When I first bought a couple of jars to make a cherry pie, I could practically hear my grandmother scolding me (if she were alive), "You are buying jarred cherries? You can't find a moment in your day to pit your own cherries? Lazy Elsie Marley!" She canned her own cherries for pies and when she died, we hoarded that last jar of cherries until we felt that the pie we were making was worthy enough. But Trader Joe's has cornered the jarred cherry, in my opinion. They are so fresh tasting and it seems like a crime to use the gloppy, sickly sweetened canned cherries at the grocery store.

Salad Dressing

First of all, I love a nice homemade vinaigrette. I love the fresh taste, the tang of dijon and lemon juice and I distinctly remember my grandmother always had a glass jar in the fridge with her homemade salad dressing - served on iceberg lettuce, of course. But I have since gone the route of convenience and often default to buying Newman's Own Italian Vinaigrette and I feel so darn guilty every time I open the bottle. But I felt truly awful when I was planning on bringing a salad to a friend's house for dinner and I asked her, "What kind of dressing should I bring?" She paused and said, "Oh I never buy salad dressing, so I wouldn't even know what brands are out there." I wanted to call her bluff so badly... like she never notices salad dressing? Just like the way I never notice that Dove Bars go on sale two times a month. Yeah right!

Roast Chicken

On the days where we ate roasted chicken as a family, she always saved the carcass to make chicken stock. But what impressed me more than the rich stock that she coaxed out of a pile of bones, some parsley and vegetable scraps was how she could clean the meat from the chicken, the carcass would be bare and clean of any meat when she was done with it. I never feel like I have done a good enough job with my rotisserie chicken and my husband laughs as I mutter the same thing (out loud to no one in particular) "I know, I know.. I am wasting chicken again, aren't I?" She'd be proud of my chicken bone stash in the freezer though.

Frozen fruit

I was raised to eat what was in season and have fond memories of watching persimmons get riper and riper next to the sink during the fall. Having frozen fruit was never really an option, though I do recall canned pineapple coming out around Easter. Anyways, I always have frozen fruit in my freezer now. Have you tried those frozen mango chunks from Trader Joe's? Divine. Petite frozen blueberries? Delicious! My kids toss frozen blueberries like popcorn into their mouths.

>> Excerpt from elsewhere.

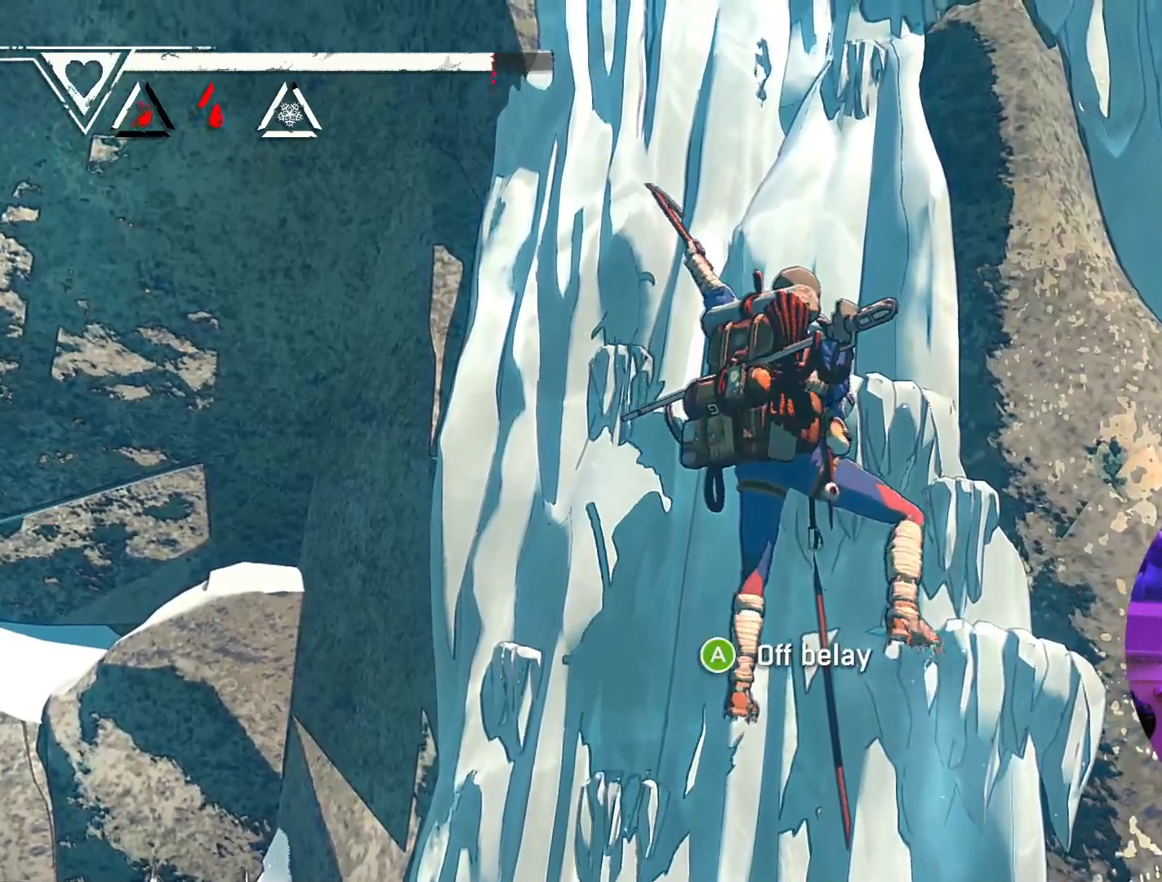
{"buttons": [], "left_stick": "up", "right_stick": "center", "events": [[250, "left_stick", "up-right"], [450, "left_stick", "up"]]}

But the one thing I still cannot buy is applesauce. That woman made and canned her own applesauce every single year and it was to die for. Subtly sweet, grainy yet not overly so, perfectly seasoned with cinnamon and was the color of a perfect sandy beach with a lemony after taste. I swore when I ate her last jar of applesauce after she passed away that I would never eat a jar of store bought applesauce and I still haven't. Nothing can hold a candle to that woman... and her applesauce. I miss you Nonie!